Di dekat kaki pelangi, terdapat sebuah dataran luas yang subur. Dataran Hijau namanya. Ujung Barat dataran itu ditinggali oleh Suku Ihik. Ujung Timurnya ditinggali Suku Elalala.
Di tengah Dataran Hijau, ada sebuah pohon beringin besar. Seorang pertapa duduk bertapa di bawahnya. Pertapa itu dikenal dengan sebutan Pertapa Bijak Dataran Hijau.
Tak jauh dari dataran itu, ada sebuah bukit tandus. Bukit itu dihuni oleh Suku Gubrak yang terkenal suka berkelahi. Suku Gubrak ingin sekali menguasai seluruh Dataran Hijau.
Suatu hari, Gugabruk, ketua suku Gubrak, mengumpulkan seluruh rakyatnya, “Ayo, kita adu domba Suku Ihik dan Elalala! Biar mereka berkelahi, brak bruk brok sampai babak belur! Setelah mereka kelelahan, kita serang, brak bruk brok, dan ambil alih Dataran Hijau!”
Gugabruk lalu mengirim si kembar Dubrak dan Debrok ke Dataran Hijau. Mereka ditugasi menghasut rakyat Ihik dan Elalala.
“Rakyat Elalala, aku punya berita penting!
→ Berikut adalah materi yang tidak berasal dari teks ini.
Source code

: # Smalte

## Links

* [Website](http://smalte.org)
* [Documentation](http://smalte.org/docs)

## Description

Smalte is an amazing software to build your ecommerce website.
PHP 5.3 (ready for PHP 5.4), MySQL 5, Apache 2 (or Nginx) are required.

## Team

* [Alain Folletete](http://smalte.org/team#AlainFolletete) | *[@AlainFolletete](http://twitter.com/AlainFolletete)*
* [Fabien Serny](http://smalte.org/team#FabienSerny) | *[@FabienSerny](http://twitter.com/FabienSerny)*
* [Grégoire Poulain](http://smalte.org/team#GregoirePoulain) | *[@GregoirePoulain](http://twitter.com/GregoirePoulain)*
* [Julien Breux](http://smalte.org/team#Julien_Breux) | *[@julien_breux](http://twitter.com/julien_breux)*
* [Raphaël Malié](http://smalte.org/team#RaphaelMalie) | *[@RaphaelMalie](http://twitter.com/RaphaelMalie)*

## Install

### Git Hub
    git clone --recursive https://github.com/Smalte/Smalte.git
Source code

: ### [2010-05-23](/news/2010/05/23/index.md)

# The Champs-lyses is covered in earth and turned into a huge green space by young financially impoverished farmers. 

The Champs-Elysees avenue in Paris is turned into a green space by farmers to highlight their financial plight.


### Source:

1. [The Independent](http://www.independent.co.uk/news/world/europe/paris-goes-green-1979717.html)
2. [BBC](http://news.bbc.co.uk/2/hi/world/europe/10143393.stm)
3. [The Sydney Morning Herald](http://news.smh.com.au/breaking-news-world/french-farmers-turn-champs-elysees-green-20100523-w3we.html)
Kudengar, suku Ihik ingin menguasai seluruh Dataran Hijau ini. Jadi, kalian akan diserang habis oleh mereka, brak bruk brok!” Dubrak mulai menyebar fitnahan ke rakyat Elalala.
“Elalala! Yang betul?!” seru rakyat Elalala kaget. Mereka memang mudah sekali kaget dan bingung.
“Elalala! Kita harus bersiap-siap!” seru mereka lagi sambil berlari bolak-balik panik.
Sementara itu, Debrok juga mulai menyebar fitnah di antara rakyat Ihik.
“Rakyat Elalala ihik akan menyerang kami ihik dan menguasai Dataran Hijau ihik?” seru rakyat Ihik marah.
“Ya, betul! Kalian akan dihabisi, brak bruk brokl Selain itu, kata rakyat Elalala, kalian susah diajak ngomong! Soalnya, kalau kalian ngomong, nangis, atau cegukan, tidak ada bedanya!” Debrok memanas-manasi.
Seketika rakyat Ihik mengais-ngaiskan kaki kanannya di tanah. Itu tandanya mereka marraaah sekali!